Given records>

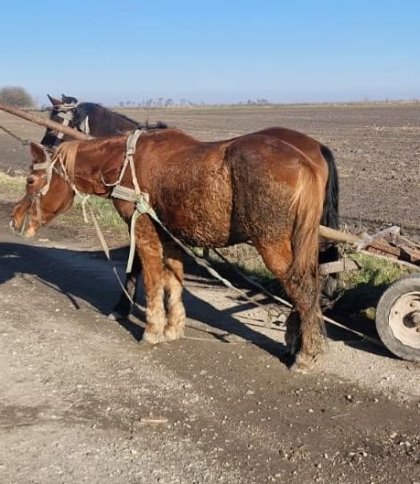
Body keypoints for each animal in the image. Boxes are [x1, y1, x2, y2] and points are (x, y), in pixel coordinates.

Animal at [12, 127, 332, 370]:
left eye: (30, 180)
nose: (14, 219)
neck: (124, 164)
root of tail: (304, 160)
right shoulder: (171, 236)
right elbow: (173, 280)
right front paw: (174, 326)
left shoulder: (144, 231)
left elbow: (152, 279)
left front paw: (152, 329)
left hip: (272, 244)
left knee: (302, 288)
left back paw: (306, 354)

...

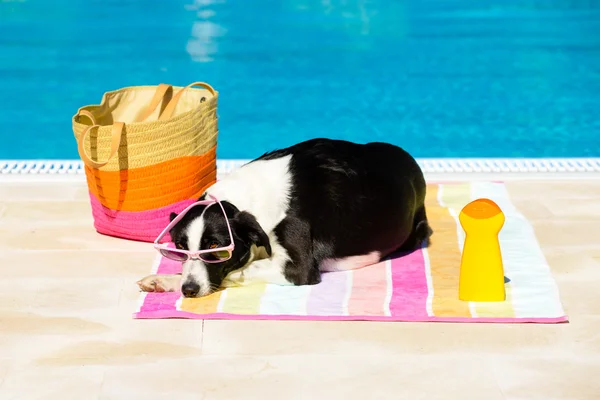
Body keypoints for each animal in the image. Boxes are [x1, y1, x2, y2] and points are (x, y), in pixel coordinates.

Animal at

What you are asked to do>
Given the records above, return exactly the lines starting at the line containing "neck: (124, 164)" and ending at the line containing "left back paw: (306, 354)", including both.

Written solution>
neck: (124, 164)
root of tail: (304, 160)
right shoulder: (171, 236)
right elbow: (173, 280)
right front paw: (174, 326)
left shoulder: (144, 231)
left elbow: (152, 279)
left front paw: (152, 329)
left hip: (272, 244)
left knee: (302, 288)
left back paw: (306, 354)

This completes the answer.